▶ [Required action] Restate word for word the lines of the entries below, starting with the line that holds "Copyright © American Society of Andrology" and ending with the line that holds "Infertility of South Indian Origin", and no others.

┄┄┄┄┄┄

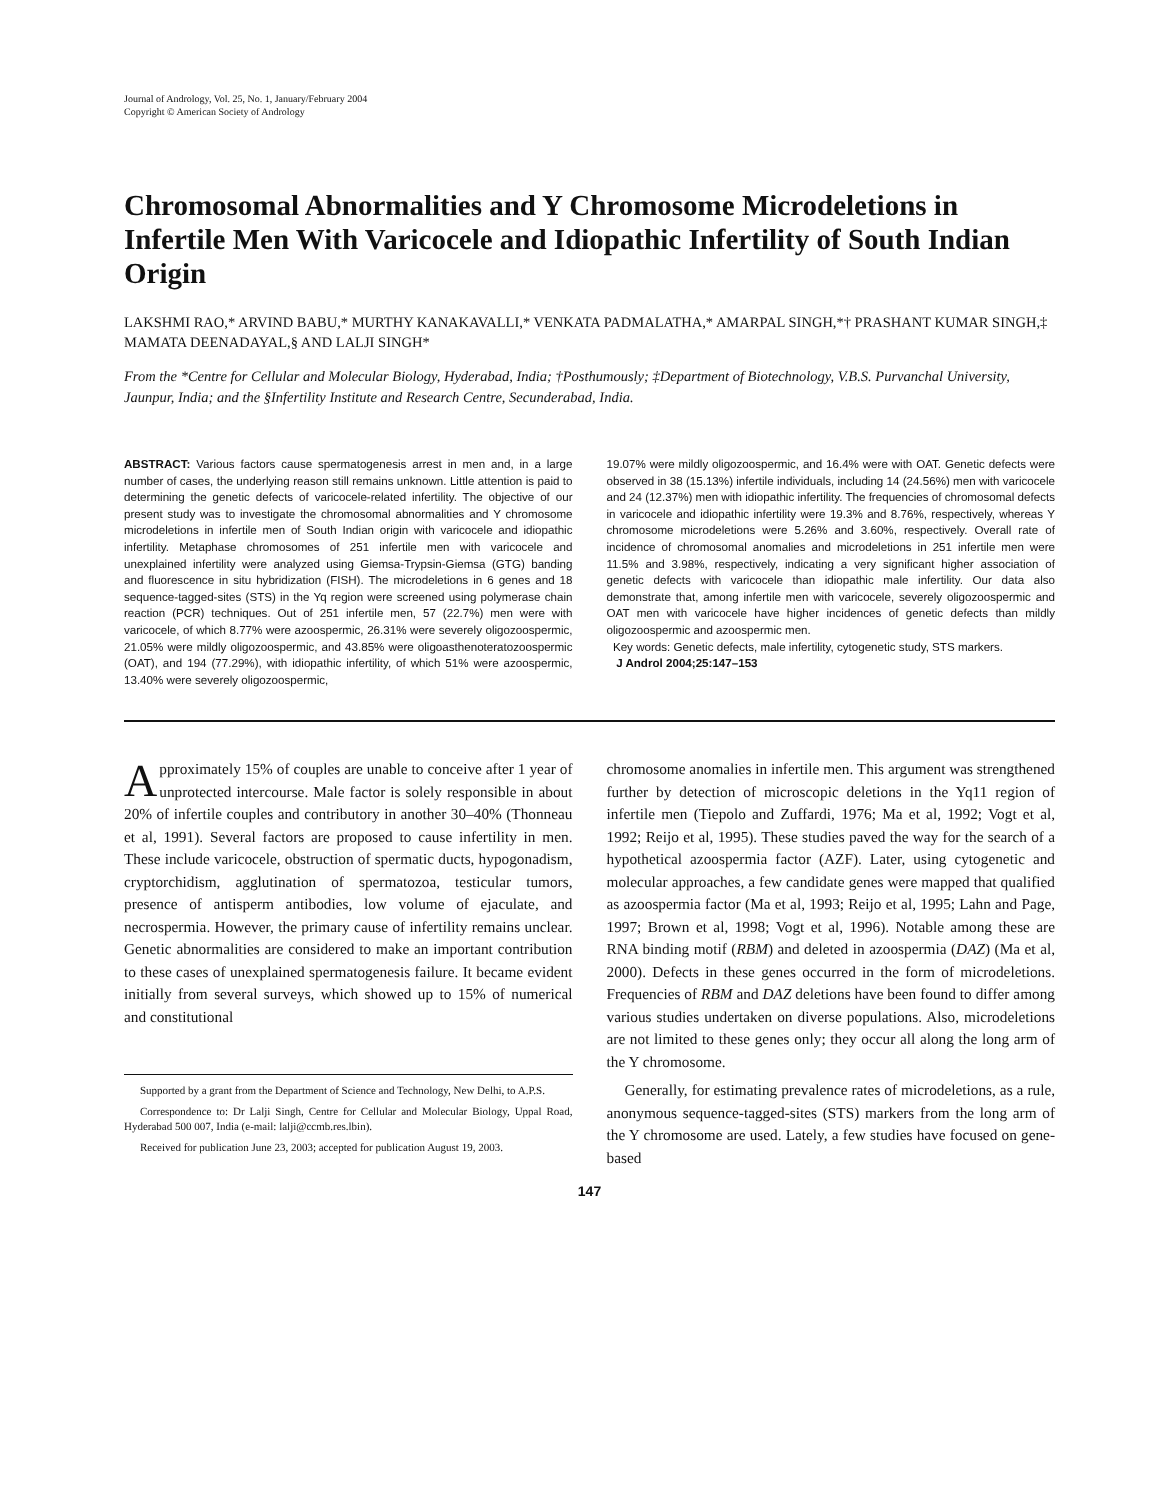Journal of Andrology, Vol. 25, No. 1, January/February 2004
Copyright © American Society of Andrology
Chromosomal Abnormalities and Y Chromosome Microdeletions in Infertile Men With Varicocele and Idiopathic Infertility of South Indian Origin
LAKSHMI RAO,* ARVIND BABU,* MURTHY KANAKAVALLI,* VENKATA PADMALATHA,* AMARPAL SINGH,*† PRASHANT KUMAR SINGH,‡ MAMATA DEENADAYAL,§ AND LALJI SINGH*
From the *Centre for Cellular and Molecular Biology, Hyderabad, India; †Posthumously; ‡Department of Biotechnology, V.B.S. Purvanchal University, Jaunpur, India; and the §Infertility Institute and Research Centre, Secunderabad, India.
ABSTRACT: Various factors cause spermatogenesis arrest in men and, in a large number of cases, the underlying reason still remains unknown. Little attention is paid to determining the genetic defects of varicocele-related infertility. The objective of our present study was to investigate the chromosomal abnormalities and Y chromosome microdeletions in infertile men of South Indian origin with varicocele and idiopathic infertility. Metaphase chromosomes of 251 infertile men with varicocele and unexplained infertility were analyzed using Giemsa-Trypsin-Giemsa (GTG) banding and fluorescence in situ hybridization (FISH). The microdeletions in 6 genes and 18 sequence-tagged-sites (STS) in the Yq region were screened using polymerase chain reaction (PCR) techniques. Out of 251 infertile men, 57 (22.7%) men were with varicocele, of which 8.77% were azoospermic, 26.31% were severely oligozoospermic, 21.05% were mildly oligozoospermic, and 43.85% were oligoasthenoteratozoospermic (OAT), and 194 (77.29%), with idiopathic infertility, of which 51% were azoospermic, 13.40% were severely oligozoospermic,
19.07% were mildly oligozoospermic, and 16.4% were with OAT. Genetic defects were observed in 38 (15.13%) infertile individuals, including 14 (24.56%) men with varicocele and 24 (12.37%) men with idiopathic infertility. The frequencies of chromosomal defects in varicocele and idiopathic infertility were 19.3% and 8.76%, respectively, whereas Y chromosome microdeletions were 5.26% and 3.60%, respectively. Overall rate of incidence of chromosomal anomalies and microdeletions in 251 infertile men were 11.5% and 3.98%, respectively, indicating a very significant higher association of genetic defects with varicocele than idiopathic male infertility. Our data also demonstrate that, among infertile men with varicocele, severely oligozoospermic and OAT men with varicocele have higher incidences of genetic defects than mildly oligozoospermic and azoospermic men.
Key words: Genetic defects, male infertility, cytogenetic study, STS markers.
J Androl 2004;25:147–153
Approximately 15% of couples are unable to conceive after 1 year of unprotected intercourse. Male factor is solely responsible in about 20% of infertile couples and contributory in another 30–40% (Thonneau et al, 1991). Several factors are proposed to cause infertility in men. These include varicocele, obstruction of spermatic ducts, hypogonadism, cryptorchidism, agglutination of spermatozoa, testicular tumors, presence of antisperm antibodies, low volume of ejaculate, and necrospermia. However, the primary cause of infertility remains unclear. Genetic abnormalities are considered to make an important contribution to these cases of unexplained spermatogenesis failure. It became evident initially from several surveys, which showed up to 15% of numerical and constitutional
Supported by a grant from the Department of Science and Technology, New Delhi, to A.P.S.
Correspondence to: Dr Lalji Singh, Centre for Cellular and Molecular Biology, Uppal Road, Hyderabad 500 007, India (e-mail: lalji@ccmb.res.lbin).
Received for publication June 23, 2003; accepted for publication August 19, 2003.
chromosome anomalies in infertile men. This argument was strengthened further by detection of microscopic deletions in the Yq11 region of infertile men (Tiepolo and Zuffardi, 1976; Ma et al, 1992; Vogt et al, 1992; Reijo et al, 1995). These studies paved the way for the search of a hypothetical azoospermia factor (AZF). Later, using cytogenetic and molecular approaches, a few candidate genes were mapped that qualified as azoospermia factor (Ma et al, 1993; Reijo et al, 1995; Lahn and Page, 1997; Brown et al, 1998; Vogt et al, 1996). Notable among these are RNA binding motif (RBM) and deleted in azoospermia (DAZ) (Ma et al, 2000). Defects in these genes occurred in the form of microdeletions. Frequencies of RBM and DAZ deletions have been found to differ among various studies undertaken on diverse populations. Also, microdeletions are not limited to these genes only; they occur all along the long arm of the Y chromosome.
Generally, for estimating prevalence rates of microdeletions, as a rule, anonymous sequence-tagged-sites (STS) markers from the long arm of the Y chromosome are used. Lately, a few studies have focused on gene-based
147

┄┄┄┄┄┄

▶ [Answer to the exercise]
Copyright © American Society of Andrology
Chromosomal Abnormalities and Y Chromosome Microdeletions in Infertile Men With Varicocele and Idiopathic Infertility of South Indian Origin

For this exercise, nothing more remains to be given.